Below are the records; give again exactly the lines from the one containing "FOXEYは細かいランク分けの中でも繊維が長く、世界" through the one containing "डोंगरगढ़–कटघोरा नई रेल लाइन की स्वीकृति", leaving out pictures.

Saved entries:
++++++++

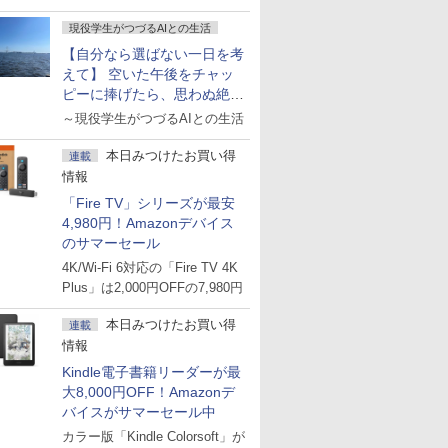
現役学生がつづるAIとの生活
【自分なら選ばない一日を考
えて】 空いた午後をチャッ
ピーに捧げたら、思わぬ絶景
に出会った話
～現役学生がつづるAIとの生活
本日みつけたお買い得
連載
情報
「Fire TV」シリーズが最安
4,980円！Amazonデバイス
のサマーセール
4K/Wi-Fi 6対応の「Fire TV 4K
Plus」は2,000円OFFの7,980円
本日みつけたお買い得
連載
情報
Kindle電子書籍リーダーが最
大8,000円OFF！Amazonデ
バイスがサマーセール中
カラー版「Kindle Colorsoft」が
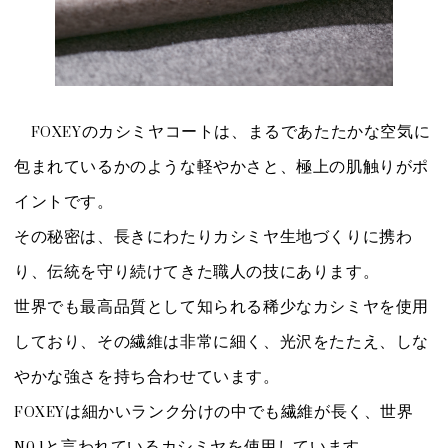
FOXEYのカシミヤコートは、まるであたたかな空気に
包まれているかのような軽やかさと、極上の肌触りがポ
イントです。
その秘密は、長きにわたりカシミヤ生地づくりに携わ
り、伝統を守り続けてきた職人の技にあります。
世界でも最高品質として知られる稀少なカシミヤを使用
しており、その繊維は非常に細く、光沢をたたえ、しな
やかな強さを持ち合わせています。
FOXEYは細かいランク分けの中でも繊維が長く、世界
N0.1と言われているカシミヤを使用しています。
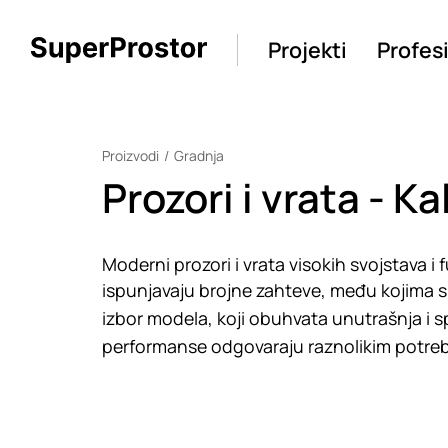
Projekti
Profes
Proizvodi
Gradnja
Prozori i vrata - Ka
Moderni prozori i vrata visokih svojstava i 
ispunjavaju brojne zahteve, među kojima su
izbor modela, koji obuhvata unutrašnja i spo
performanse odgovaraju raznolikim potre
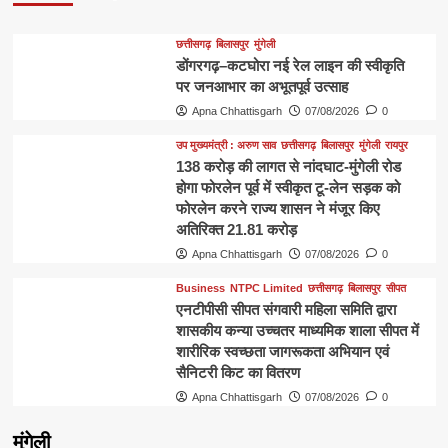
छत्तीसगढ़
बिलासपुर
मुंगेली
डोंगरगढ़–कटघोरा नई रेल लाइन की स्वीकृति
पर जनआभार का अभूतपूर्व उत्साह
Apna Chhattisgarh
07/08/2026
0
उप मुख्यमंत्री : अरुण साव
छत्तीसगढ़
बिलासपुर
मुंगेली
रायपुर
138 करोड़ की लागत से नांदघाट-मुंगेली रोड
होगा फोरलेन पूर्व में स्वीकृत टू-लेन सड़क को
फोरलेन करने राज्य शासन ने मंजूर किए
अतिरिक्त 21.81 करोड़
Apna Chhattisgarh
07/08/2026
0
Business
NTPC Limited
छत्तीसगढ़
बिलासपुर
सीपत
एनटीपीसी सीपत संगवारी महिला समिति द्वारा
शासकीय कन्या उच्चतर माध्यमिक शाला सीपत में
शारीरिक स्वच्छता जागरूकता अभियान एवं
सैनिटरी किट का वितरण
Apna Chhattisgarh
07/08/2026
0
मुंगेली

++++++++

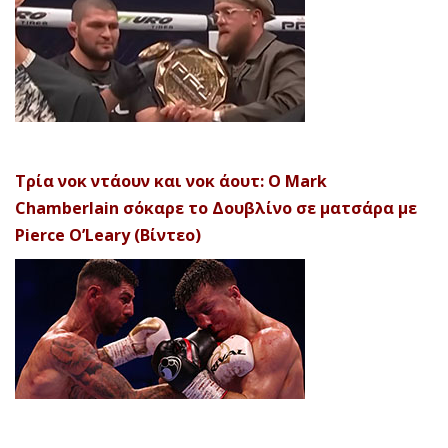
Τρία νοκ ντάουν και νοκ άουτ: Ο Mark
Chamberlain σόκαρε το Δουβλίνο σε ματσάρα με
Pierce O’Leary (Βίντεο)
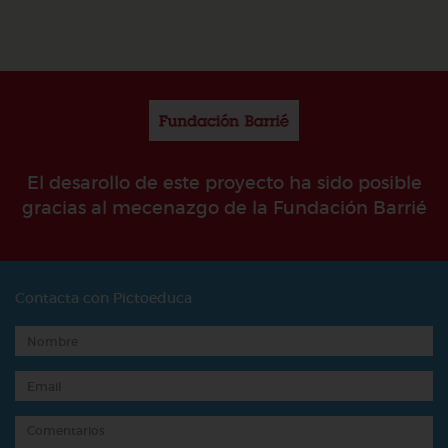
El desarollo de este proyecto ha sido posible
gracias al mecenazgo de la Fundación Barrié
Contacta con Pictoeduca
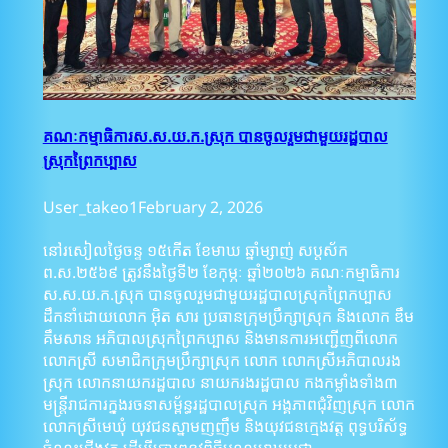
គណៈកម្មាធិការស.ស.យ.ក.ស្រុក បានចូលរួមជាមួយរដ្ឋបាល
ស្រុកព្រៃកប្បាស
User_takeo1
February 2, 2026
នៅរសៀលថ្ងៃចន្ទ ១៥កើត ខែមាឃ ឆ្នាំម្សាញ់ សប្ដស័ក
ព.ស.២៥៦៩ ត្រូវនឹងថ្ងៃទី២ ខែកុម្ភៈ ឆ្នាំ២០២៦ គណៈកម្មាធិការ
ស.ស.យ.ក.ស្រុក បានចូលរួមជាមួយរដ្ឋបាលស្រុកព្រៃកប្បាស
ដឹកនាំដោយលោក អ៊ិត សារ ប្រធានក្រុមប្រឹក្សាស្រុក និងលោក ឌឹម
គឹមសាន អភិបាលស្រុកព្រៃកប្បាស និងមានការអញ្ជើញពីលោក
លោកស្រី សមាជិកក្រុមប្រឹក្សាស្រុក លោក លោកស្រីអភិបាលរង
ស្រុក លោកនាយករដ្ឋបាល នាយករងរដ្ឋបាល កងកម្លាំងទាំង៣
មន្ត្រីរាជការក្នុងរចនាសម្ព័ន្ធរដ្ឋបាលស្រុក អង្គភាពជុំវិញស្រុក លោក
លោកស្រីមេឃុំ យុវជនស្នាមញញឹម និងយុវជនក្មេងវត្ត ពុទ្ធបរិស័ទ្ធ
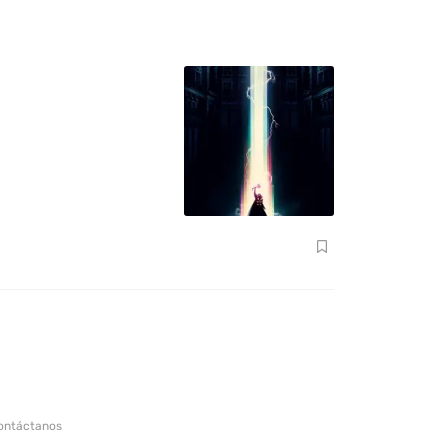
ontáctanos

++++++++

# YOUR SOLUTION:
FOXEYは細かいランク分けの中でも繊維が長く、世界
N0.1と言われているカシミヤを使用しています。
Projekti
Profes
Proizvodi
Gradnja
Prozori i vrata - Ka
Moderni prozori i vrata visokih svojstava i 
ispunjavaju brojne zahteve, među kojima su
izbor modela, koji obuhvata unutrašnja i spo
performanse odgovaraju raznolikim potre
छत्तीसगढ़
बिलासपुर
मुंगेली
डोंगरगढ़–कटघोरा नई रेल लाइन की स्वीकृति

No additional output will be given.